From then until age 30 — his entire adult life to that point — Kord served as a Marine, rising to staff sergeant. “That’s all I knew,” he says, “My sense of purpose was there. It made me the person I am.”
He loved the service. It suited him. Then something changed.
“I was originally joining to do four years,” he says. “I got married, and every time re-enlistment came up, we weighed the pros and cons. I was deploying every six months, which was hard on us, but that was the reason I joined. But this last year the pros and cons list swung a different way.”
He and his wife now had three kids and wanted a stable school environment and to own a home. Still, Kord’s plan to re-enter civilian life was only “sort of a plan,” he laughs, recalling his nerves about what might come next. He was weighing his options when a Marine under his command requested leave to attend Microsoft Software & Systems Academy (MSSA). MSSA is an intensive 18-week course at multiple bases across the country that provides active duty U.S. service members with the career skills necessary to meet the IT industry’s high demand for talent. Kord agreed to the request. He grew intrigued as he supported his fellow serviceman during the program. The more Kord learned about the program, the more he wanted it for himself, so he decided to apply, too.
To Kord, “MSSA was the perfect opportunity. I grew up on Windows. I had done programming. I loved everything to do with IT, and that’s why I did it while I was in the Marines.” Beyond the chance to dive deeper into IT, the program offered a renewed sense of purpose: “It focuses on our potential and what we can give back.”
Once in the program, he found it “a natural choice.” He took the software development track and learned to use C# and Microsoft Azure. “The MSSA program is No. 1,” he says. “There’s nothing like it. They even give you a subscription to Azure where you can go build virtual machines and networks, and Microsoft pays the bill. What other place will do that for you?
“I would challenge anyone coming out of college with a four-year degree to match someone coming out of MSSA with four years in the Marines.”
Choosing a Microsoft career over college was “not a hard choice,” Kord says. “You go to college to get that dream job, and I’d just been offered that. Being able to provide for my wife and family was more important.” Now, as a service engineer in the Microsoft IT department for Finance and Professional Services, he applies his Azure, developer and programmer skills as he runs a fast-paced production environment.
One adjustment to the civilian workforce is to not call people by their rank or last name. Kord catches himself using Marine jargon such as “good to go” when a project is under control, and he still calls lunch “chow.” Easing his transition are members of his MSSA cohort who also work at Microsoft, including Andrew Richardson, who shares his office. Plus his manager, John Holk, is ex-Navy. Kord notes, “We can keep the camaraderie up.”
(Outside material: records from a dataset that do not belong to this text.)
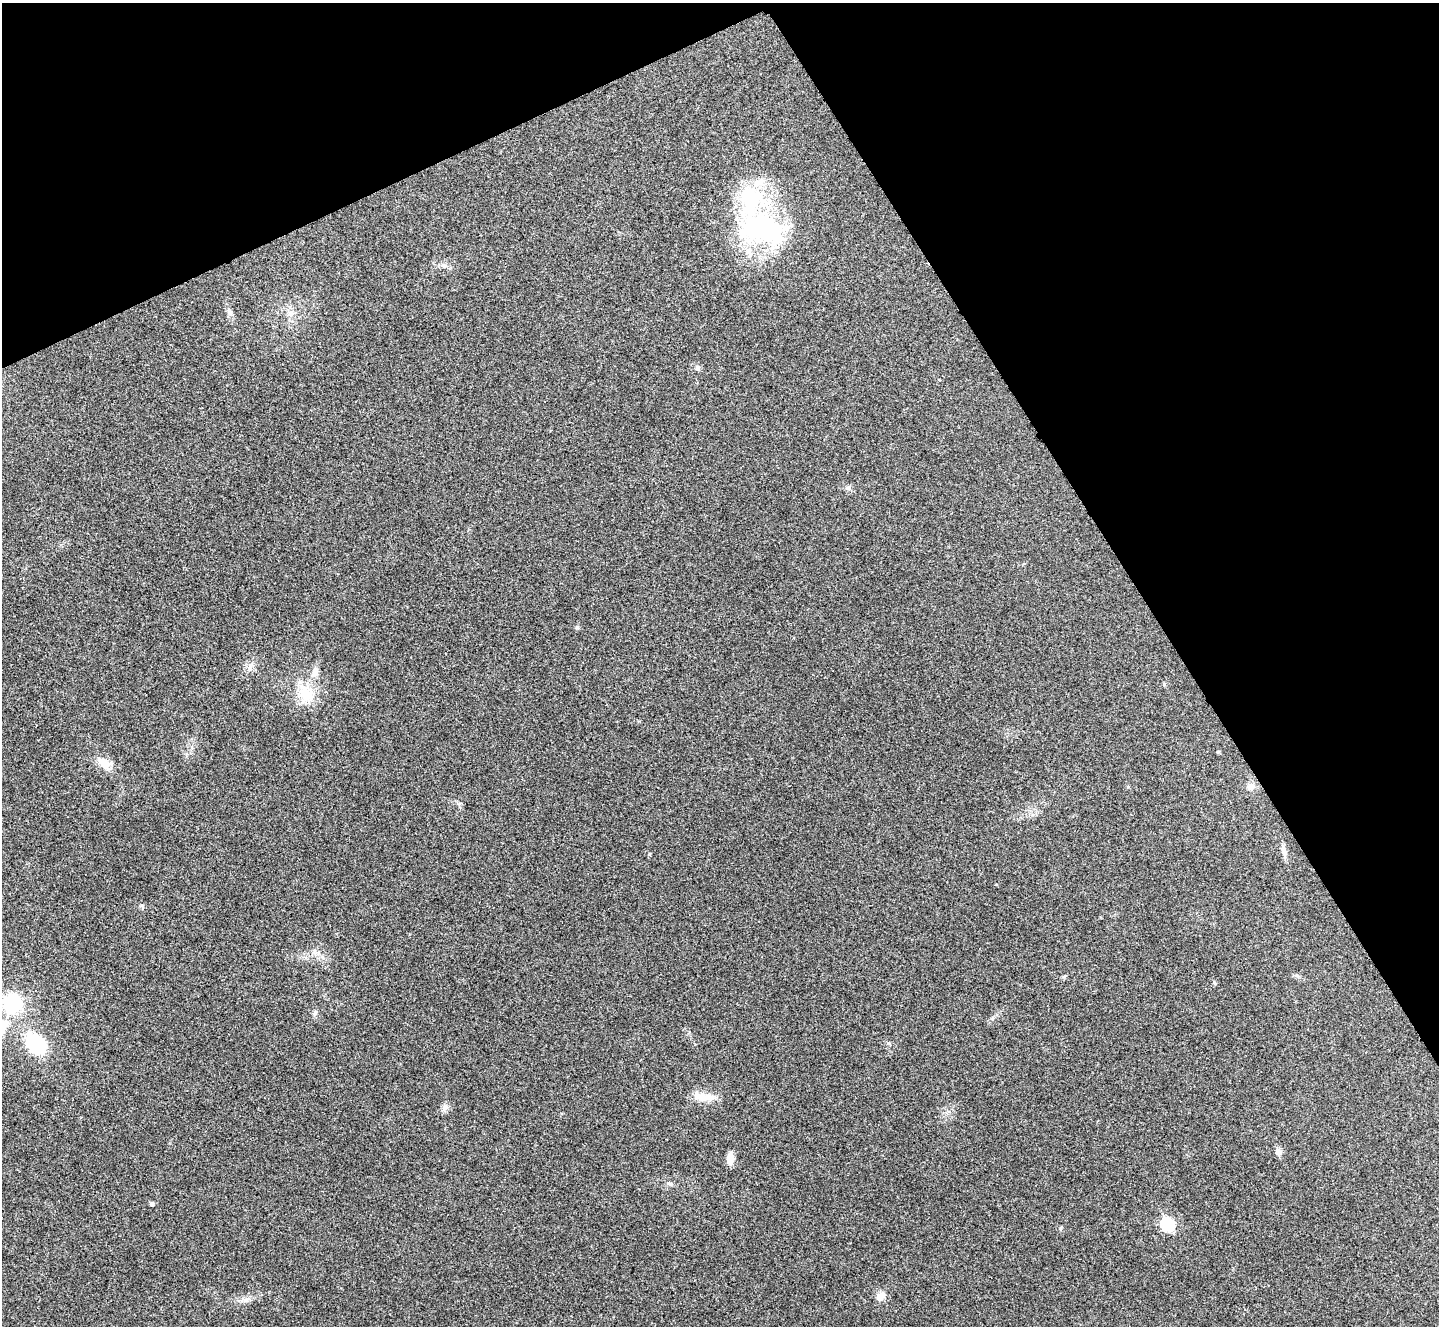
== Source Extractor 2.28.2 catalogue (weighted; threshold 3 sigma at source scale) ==
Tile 3 of 4 x 4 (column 3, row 1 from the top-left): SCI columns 2880-4316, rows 4133-5456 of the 5763 x 5753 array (HDU 1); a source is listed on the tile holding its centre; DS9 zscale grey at full resolution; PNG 1441 x 1328 px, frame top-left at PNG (2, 3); no overlay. Shown black and unused: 26% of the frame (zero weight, under 3 of 4 exposures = <1% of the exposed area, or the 3 px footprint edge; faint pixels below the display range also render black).
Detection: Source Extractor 2.28.2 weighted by HDU 2 'WHT'; one run over the whole footprint, this tile lists its part. Background 0.082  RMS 0.0073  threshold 0.0327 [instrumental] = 3 sigma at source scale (4.5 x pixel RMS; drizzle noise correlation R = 1.50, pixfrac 1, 0.05/0.05 arcsec/px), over >= 5 px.
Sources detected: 30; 2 inside a brighter listed object's ellipse — not listed separately; the other 28 listed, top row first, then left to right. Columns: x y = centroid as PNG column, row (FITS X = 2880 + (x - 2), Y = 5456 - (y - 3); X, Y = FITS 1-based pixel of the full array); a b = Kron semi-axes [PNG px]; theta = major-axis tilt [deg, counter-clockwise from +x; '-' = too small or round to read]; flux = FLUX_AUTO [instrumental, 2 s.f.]
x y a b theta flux
762 228 63 40 -10 120
443 265 12 6 -18 3.2
230 312 12 6 -49 2.6
290 313 9 7 -2 3.3
697 368 8 6 -66 2
848 488 7 7 - 2.2
577 627 6 5 - 1.1
250 667 16 6 72 3.9
315 672 15 8 74 5.2
306 694 24 18 -52 20
104 763 16 10 -36 10
1250 786 12 9 39 4.5
1284 851 17 7 -74 4.1
649 854 4 3 - 0.65
1064 976 7 4 45 1
1215 983 6 3 -70 0.84
12 1004 17 17 - 47
315 1013 8 6 46 1.8
35 1044 24 18 -42 42
704 1097 28 10 6 9.8
445 1107 11 8 69 3.2
1278 1152 9 7 -70 3.5
730 1158 13 7 88 6
670 1183 9 3 -21 1.3
152 1203 5 4 - 1.9
1168 1224 7 6 - 74
1061 1228 6 3 70 0.82
881 1296 12 8 49 6.4
Unlisted compact peaks at least as high as the median listed source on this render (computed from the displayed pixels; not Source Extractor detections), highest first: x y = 142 905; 888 1043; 992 1018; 1128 787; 1164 684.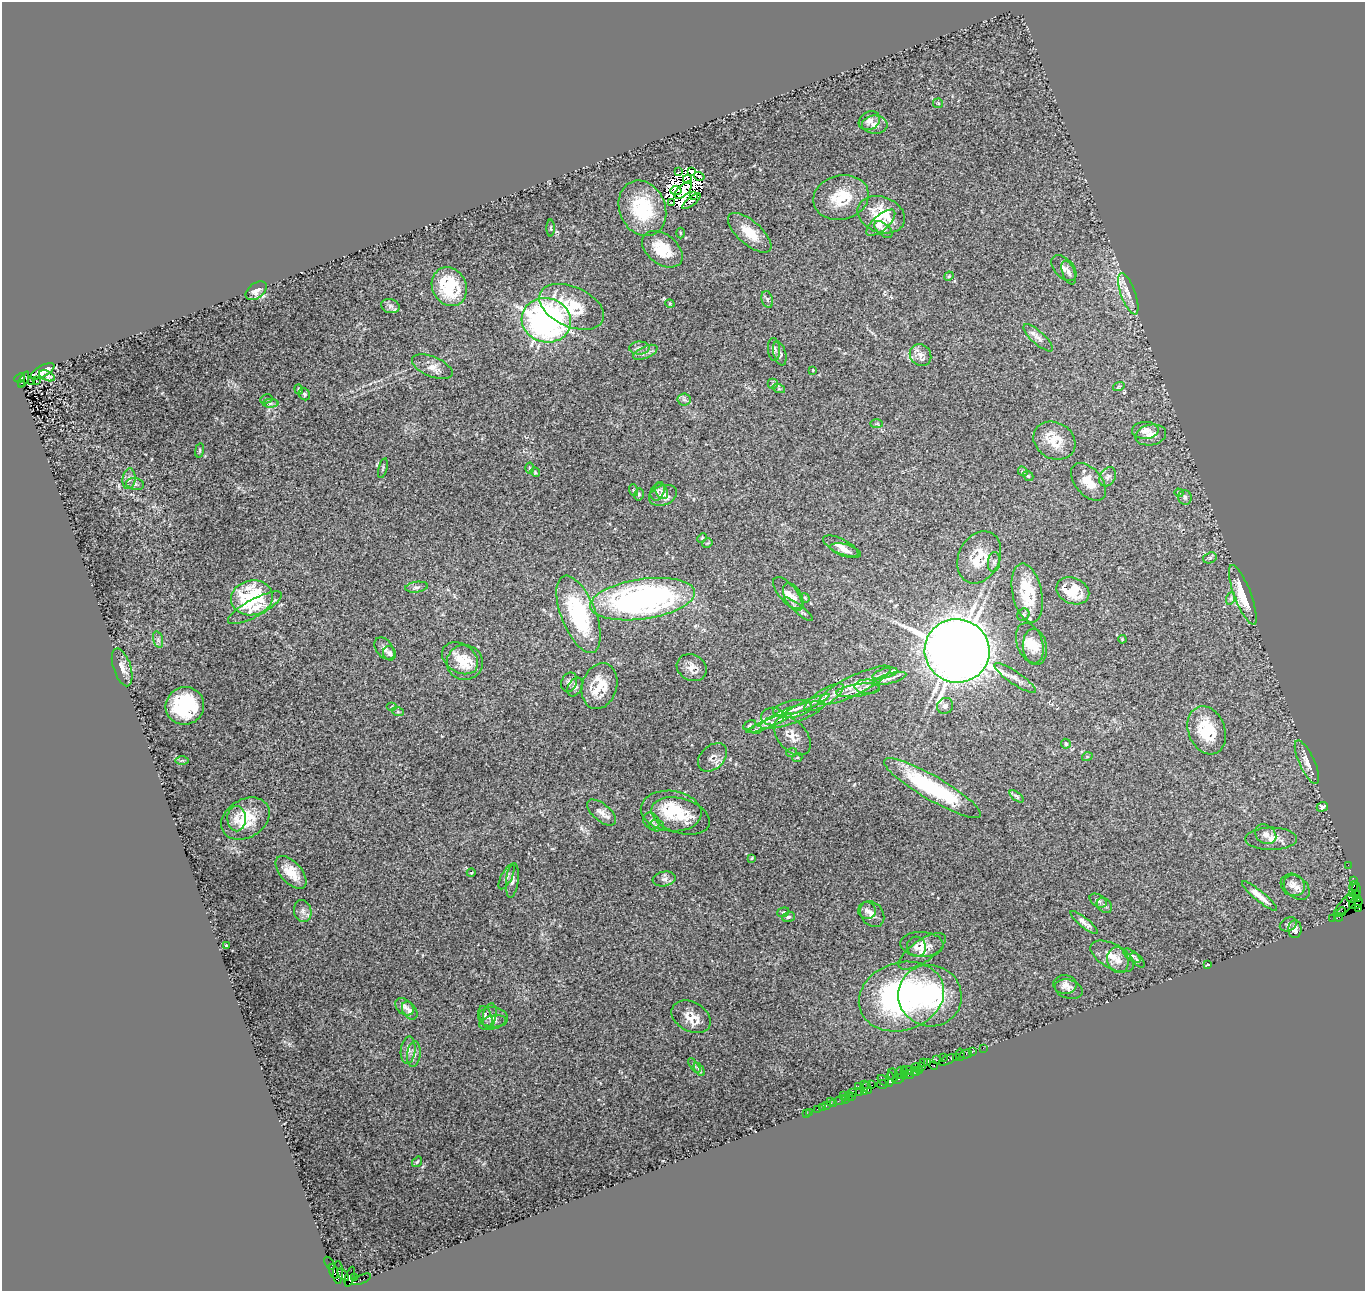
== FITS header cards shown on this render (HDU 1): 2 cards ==
NAXIS1  =                 1363
NAXIS2  =                 1289

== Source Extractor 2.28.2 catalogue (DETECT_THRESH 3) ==
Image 1363 x 1289 px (HDU 1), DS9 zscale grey, 1 PNG px = 1 image px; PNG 1367 x 1293 px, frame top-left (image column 1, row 1289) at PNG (2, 2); each listed source drawn as its Kron ellipse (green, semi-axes under 4 px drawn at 4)
Background 2.73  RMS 0.056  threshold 0.169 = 3 sigma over >= 5 px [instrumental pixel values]
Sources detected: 270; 12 with non-positive FLUX_AUTO (blend fragments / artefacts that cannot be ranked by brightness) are neither listed nor drawn; the other 258 listed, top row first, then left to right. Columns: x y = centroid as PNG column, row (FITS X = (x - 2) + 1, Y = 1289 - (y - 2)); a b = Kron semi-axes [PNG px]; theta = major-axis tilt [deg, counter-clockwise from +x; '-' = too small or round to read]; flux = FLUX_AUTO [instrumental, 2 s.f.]
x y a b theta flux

Indeed, the deep team loyalty instilled in former service members serves them well at Microsoft. “One of my managers lost his wife to cancer two weeks ago,” Kord says. “They had already purchased a house and were ready to move. My whole team pitched in on a Saturday to help. It’s great to see the things I’d been taught in the Marines about always being there for each other carried over into the Microsoft world.”
Having landed his dream job, Kord found it wasn’t a career-versus-college choice after all: He’ll keep working while enrolled at Bellevue College for a degree in business administration.
Kord is more than a fan of MSSA; he’s also a mentor for the current cohort. “It’s awesome to give back. I wouldn’t be here now, having the job I have now, owning my own home, without MSSA,” he says. “I think I’m in a unique position to speak to these Marines going through the course and share my experience.”